• [PROBLEMS TO WORK ON]
• 1. According to the CUDA FORTRAN vector addition sample, how many threads are in each thread block?
• 2. Shorten the paragraph of the CUDA FORTRAN vector addition sample that begins "This sample shows a minimal conversion" and keep its main facts.
• 3. Proceed with the CUDA FORTRAN vector addition sample, starting right after its last line.

• [EXTRACT]
This sample shows a minimal conversion from our vector addition CPU code to PGI CUDA FORTRAN, consider this a CUDA FORTRAN ‘Hello World’. The full source can be viewed or downloaded from the OLCF GitHub. Please direct any questions or comments to help@nccs.gov

vecAdd.cuf

module kernel
    contains
    ! CUDA kernel. Each thread takes care of one element of c
    attributes(global) subroutine vecAdd_kernel(n, a, b, c)
        integer, value :: n
        real(8), device :: a(n), b(n), c(n)
        integer :: id

        ! Get our global thread ID
        id = (blockidx%x-1)*blockdim%x + threadidx%x

        ! Make sure we do not go out of bounds
        if (id <= n) then
            c(id) = a(id) + b(id)
        endif
    end subroutine vecAdd_kernel
end module kernel

program main
    use cudafor
    use kernel

    type(dim3) :: blockSize, gridSize
    real(8) :: sum
    integer :: i

    ! Size of vectors
    integer :: n = 100000

    ! Host input vectors
    real(8),dimension(:),allocatable :: h_a
    real(8),dimension(:),allocatable :: h_b
    !Host output vector
    real(8),dimension(:),allocatable :: h_c

    ! Device input vectors
    real(8),device,dimension(:),allocatable :: d_a
    real(8),device,dimension(:),allocatable :: d_b
    !Host output vector
    real(8),device,dimension(:),allocatable :: d_c

    ! Allocate memory for each vector on host
    allocate(h_a(n))
    allocate(h_b(n))
    allocate(h_c(n))

    ! Allocate memory for each vector on GPU
    allocate(d_a(n))
    allocate(d_b(n))
    allocate(d_c(n))

    ! Initialize content of input vectors, vector a[i] = sin(i)^2 vector b[i] = cos(i)^2
    do i=1,n
        h_a(i) = sin(i*1D0)*sin(i*1D0)
        h_b(i) = cos(i*1D0)*cos(i*1D0)
    enddo

    ! Implicit copy of host vectors to device
    d_a = h_a(1:n)
    d_b = h_b(1:n)

    ! Number of threads in each thread block
    blockSize = dim3(1024,1,1)

    ! Number of thread blocks in grid
    gridSize = dim3(ceiling(real(n)/real(blockSize%x)) ,1,1)

    ! Execute the kernel
    call vecAdd_kernel<<<gridSize, blockSize>>>(n, d_a, d_b, d_c)

    ! Implicit copy of device array to host
    h_c = d_c(1:n)

    ! Sum up vector c and print result divided by n, this should equal 1 within error
    sum = 0.0;
    do i=1,n
        sum = sum +  h_c(i)
    enddo
    sum = sum/real(n)
    print *, 'final result: ', sum

    ! Release device memory
    deallocate(d_a)
    deallocate(d_b)
    deallocate(d_c)

    ! Release host memory
    deallocate(h_a)
    deallocate(h_b)
    deallocate(h_c)

[Dataset items]
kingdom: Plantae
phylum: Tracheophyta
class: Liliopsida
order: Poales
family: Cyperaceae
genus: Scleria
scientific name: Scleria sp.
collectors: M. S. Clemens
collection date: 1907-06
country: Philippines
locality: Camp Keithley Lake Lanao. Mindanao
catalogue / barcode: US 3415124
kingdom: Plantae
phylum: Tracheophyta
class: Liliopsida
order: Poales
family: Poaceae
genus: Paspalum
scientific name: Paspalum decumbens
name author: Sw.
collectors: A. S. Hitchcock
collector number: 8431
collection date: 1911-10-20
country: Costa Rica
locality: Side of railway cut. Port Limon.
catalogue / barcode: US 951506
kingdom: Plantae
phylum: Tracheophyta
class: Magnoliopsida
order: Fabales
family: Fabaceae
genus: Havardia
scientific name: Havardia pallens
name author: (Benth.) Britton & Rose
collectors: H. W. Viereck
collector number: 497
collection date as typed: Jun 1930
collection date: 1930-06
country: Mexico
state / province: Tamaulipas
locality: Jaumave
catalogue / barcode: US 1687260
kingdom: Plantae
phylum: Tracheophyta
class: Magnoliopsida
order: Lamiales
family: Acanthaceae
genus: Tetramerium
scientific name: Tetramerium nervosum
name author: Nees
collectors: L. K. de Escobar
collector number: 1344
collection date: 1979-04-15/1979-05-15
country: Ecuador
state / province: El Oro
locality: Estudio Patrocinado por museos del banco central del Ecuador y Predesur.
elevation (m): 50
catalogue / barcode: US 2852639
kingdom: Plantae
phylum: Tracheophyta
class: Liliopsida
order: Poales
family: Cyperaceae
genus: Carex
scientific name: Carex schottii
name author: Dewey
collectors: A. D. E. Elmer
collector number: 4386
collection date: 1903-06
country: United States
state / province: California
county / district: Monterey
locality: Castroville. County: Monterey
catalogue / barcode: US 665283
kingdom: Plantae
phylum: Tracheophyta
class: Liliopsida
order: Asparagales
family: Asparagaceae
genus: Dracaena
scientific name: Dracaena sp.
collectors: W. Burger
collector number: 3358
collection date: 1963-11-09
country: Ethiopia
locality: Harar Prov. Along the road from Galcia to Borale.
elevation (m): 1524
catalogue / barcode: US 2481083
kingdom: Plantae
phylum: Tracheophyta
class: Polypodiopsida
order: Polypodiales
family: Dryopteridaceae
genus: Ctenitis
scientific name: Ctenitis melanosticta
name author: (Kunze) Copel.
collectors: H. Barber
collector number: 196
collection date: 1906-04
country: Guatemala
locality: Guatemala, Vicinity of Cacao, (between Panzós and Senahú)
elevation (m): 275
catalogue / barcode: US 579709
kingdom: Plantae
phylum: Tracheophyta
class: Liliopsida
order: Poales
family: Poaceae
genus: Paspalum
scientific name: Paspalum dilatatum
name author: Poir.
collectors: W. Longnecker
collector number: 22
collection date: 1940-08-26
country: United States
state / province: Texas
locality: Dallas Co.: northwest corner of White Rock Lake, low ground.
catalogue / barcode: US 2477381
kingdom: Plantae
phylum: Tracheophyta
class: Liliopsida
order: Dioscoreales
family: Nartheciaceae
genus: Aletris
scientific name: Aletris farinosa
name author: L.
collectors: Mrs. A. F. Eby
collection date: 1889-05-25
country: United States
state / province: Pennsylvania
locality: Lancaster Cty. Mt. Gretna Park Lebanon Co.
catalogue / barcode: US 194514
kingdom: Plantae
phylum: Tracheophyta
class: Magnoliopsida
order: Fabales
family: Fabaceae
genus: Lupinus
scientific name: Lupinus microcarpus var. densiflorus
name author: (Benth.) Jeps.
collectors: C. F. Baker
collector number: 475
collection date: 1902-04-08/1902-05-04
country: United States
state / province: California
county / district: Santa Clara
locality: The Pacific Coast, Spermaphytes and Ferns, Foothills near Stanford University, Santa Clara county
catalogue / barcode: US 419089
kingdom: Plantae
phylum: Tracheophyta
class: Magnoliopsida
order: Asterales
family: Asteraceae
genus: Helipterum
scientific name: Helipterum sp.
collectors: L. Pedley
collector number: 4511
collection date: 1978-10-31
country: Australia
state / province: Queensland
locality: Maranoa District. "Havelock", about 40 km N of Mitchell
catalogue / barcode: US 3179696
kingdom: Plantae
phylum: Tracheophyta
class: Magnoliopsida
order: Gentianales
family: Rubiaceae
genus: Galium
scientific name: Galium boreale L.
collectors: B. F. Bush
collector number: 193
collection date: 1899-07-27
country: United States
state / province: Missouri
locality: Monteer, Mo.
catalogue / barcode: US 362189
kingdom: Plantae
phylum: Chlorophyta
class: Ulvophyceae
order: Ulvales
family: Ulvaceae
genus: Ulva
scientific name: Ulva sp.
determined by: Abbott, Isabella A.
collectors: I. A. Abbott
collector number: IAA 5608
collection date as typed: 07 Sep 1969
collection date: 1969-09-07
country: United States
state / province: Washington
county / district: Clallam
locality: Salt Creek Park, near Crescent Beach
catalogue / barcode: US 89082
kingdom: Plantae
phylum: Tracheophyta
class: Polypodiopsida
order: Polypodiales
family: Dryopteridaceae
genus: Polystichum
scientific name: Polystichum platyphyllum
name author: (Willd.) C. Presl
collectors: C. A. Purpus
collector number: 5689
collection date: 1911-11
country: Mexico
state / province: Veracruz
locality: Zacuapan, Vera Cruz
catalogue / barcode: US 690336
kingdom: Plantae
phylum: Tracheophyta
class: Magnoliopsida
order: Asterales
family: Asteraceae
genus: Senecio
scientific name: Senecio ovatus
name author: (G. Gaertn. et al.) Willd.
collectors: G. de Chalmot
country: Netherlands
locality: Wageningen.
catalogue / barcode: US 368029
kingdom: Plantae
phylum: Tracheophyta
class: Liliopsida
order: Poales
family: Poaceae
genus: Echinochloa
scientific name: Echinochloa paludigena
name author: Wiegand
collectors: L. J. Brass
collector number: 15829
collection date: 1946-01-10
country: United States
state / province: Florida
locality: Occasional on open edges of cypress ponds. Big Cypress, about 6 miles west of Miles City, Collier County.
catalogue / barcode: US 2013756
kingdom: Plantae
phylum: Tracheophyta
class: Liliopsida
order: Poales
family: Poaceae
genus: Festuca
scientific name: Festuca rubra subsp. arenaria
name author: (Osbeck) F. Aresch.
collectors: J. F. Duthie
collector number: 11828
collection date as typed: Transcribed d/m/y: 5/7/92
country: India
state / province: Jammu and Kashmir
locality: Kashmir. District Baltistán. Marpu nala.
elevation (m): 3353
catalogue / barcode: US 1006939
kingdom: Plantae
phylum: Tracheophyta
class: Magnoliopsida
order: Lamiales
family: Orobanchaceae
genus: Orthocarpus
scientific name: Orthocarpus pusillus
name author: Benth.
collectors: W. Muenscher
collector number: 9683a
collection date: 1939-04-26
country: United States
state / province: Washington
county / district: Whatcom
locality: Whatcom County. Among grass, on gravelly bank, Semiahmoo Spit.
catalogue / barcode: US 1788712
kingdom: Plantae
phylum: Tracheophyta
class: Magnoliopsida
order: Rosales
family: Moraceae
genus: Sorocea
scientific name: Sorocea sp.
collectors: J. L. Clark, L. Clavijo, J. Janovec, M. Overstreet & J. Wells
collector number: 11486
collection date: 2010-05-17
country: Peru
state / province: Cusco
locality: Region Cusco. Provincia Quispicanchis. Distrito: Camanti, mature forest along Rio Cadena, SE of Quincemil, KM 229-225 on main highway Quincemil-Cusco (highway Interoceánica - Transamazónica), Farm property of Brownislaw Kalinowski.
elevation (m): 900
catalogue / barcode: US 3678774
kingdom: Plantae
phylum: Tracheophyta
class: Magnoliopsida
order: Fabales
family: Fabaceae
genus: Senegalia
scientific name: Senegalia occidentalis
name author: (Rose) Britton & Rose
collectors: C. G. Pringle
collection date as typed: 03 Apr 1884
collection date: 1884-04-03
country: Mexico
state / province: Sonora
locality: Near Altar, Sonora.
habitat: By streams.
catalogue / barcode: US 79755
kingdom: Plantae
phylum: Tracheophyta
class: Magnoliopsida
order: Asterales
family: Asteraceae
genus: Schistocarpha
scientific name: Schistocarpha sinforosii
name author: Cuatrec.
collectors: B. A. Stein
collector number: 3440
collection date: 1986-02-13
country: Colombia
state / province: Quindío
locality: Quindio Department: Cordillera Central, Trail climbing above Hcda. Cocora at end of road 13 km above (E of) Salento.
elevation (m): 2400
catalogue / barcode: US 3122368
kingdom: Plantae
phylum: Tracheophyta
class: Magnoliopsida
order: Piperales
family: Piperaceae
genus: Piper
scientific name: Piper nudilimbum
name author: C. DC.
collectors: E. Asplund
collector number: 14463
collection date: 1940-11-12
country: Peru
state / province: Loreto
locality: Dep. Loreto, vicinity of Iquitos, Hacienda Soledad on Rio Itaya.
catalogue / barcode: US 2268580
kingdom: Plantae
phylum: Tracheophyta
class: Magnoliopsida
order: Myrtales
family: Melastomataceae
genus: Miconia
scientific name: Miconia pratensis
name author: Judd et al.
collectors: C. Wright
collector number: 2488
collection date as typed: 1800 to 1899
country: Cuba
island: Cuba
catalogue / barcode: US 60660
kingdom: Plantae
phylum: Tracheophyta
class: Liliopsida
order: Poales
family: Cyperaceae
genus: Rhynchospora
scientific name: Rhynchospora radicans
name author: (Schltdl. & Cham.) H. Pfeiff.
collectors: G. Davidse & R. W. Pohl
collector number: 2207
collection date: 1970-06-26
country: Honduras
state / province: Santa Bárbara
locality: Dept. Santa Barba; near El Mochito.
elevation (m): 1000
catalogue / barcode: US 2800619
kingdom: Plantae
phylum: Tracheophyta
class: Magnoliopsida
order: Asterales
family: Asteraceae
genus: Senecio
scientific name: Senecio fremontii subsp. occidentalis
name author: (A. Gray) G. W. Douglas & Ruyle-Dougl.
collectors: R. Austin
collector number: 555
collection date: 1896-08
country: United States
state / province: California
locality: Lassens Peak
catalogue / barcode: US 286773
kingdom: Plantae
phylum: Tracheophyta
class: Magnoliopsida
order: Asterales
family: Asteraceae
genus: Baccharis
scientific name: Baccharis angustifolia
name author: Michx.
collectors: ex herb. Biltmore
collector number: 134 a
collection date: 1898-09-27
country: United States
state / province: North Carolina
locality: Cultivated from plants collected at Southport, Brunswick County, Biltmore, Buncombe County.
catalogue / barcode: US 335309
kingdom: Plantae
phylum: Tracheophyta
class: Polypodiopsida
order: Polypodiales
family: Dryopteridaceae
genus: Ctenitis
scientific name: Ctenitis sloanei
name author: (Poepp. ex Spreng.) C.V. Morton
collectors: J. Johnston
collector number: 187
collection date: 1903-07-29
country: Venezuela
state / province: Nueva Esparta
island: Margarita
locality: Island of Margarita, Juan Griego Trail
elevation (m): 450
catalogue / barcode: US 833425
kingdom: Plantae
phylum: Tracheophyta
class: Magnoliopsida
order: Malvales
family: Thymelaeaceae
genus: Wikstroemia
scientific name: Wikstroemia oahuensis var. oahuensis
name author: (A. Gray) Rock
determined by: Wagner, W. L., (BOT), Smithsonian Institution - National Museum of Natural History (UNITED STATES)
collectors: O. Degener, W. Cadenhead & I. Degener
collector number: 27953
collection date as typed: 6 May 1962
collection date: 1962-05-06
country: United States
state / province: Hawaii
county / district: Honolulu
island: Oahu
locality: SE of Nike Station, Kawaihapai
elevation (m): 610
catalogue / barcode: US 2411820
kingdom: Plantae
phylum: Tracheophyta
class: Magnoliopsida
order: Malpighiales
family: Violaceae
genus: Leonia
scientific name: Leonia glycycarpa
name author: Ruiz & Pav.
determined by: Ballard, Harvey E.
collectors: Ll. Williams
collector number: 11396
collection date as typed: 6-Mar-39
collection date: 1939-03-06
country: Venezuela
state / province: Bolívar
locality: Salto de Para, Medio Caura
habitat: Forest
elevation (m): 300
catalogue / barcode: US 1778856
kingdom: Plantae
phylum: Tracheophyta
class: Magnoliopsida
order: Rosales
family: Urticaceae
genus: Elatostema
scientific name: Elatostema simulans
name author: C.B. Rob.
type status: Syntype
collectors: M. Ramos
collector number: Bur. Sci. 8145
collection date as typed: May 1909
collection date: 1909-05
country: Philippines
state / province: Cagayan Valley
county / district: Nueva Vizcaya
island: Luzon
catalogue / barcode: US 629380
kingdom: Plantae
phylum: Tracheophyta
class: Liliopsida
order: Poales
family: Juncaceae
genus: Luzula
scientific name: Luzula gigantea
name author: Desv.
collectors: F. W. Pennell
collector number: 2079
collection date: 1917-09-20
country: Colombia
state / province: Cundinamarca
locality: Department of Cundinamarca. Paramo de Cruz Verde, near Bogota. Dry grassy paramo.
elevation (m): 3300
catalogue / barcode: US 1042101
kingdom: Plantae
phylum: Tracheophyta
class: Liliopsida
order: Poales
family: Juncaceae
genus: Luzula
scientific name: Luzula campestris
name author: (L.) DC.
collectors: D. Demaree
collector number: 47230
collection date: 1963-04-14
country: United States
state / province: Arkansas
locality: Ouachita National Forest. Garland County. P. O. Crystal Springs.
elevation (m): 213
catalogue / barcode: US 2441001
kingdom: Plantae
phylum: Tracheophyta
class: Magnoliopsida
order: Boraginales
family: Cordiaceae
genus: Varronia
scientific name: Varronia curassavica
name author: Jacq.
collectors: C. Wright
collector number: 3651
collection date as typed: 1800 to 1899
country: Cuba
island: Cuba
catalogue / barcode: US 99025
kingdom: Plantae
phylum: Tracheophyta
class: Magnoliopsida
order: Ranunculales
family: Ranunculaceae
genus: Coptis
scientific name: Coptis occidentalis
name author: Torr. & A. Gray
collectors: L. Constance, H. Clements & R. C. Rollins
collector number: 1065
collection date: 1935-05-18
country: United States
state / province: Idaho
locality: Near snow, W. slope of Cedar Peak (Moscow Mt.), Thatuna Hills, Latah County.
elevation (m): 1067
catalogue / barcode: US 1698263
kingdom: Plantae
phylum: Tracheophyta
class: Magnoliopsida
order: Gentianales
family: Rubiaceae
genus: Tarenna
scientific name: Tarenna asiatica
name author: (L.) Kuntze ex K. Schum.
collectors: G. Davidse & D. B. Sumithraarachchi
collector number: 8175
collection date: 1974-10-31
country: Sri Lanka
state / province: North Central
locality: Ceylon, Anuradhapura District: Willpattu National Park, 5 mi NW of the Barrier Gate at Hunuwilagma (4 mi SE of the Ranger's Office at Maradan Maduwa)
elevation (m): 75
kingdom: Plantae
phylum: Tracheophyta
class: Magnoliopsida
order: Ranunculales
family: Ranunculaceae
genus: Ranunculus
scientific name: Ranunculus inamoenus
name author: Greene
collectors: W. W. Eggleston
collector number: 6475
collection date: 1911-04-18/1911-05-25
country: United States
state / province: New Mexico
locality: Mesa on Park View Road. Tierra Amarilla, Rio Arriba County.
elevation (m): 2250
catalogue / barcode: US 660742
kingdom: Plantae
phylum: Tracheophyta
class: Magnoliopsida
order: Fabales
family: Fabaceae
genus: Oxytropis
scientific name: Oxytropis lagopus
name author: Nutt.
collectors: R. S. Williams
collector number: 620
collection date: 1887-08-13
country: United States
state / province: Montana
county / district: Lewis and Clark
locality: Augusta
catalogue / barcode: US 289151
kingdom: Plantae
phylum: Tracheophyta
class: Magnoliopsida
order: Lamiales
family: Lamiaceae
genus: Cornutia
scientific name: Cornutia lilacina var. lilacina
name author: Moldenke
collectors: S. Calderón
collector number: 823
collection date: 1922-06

• [TASK RESULTS]
• 1. 1024

• 2. The sample is a minimal conversion of vector addition CPU code to PGI CUDA FORTRAN, a CUDA FORTRAN "Hello World." The full source is on the OLCF GitHub, and questions or comments go to help@nccs.gov.

• 3.
end program main

Changes

Kernel:

The kernel is the heart of our CUDA code. When we launch a kernel we specify the number of threads per block(blockdim) and number of blocks per grid(griddim). The total number of threads is (blockdim) * (griddim). Each thread evaluates one copy of the kernel.

module kernel
    contains
    !CUDA kernel. Each thread takes care of one element of c
    attributes(global) subroutine vecAdd_kernel(n, a, b, c)
        integer, value :: n
        real(8), device :: a(n), b(n), c(n)
        integer :: id

        !Get our global thread ID
        id = (blockidx%x-1)*blockdim%x + threadidx%x

        !Make sure we do not go out of bounds
        if (id <= n) then
            c(id) = a(id) + b(id)
        endif
    end subroutine vecAdd_kernel
end module kernel

Let’s take a look at what makes up this simple kernel.

module kernel
    contains
end module kernel

The interface for the kernel subroutine must be explicitly known to the calling program, one way of achieving this is placing the subroutine in a module.

attributes(global) subroutine vecAdd_kernel(n, a, b, c)

The global attribute specifies this is a CUDA kernel, otherwise normal Fortran subroutine syntax is used.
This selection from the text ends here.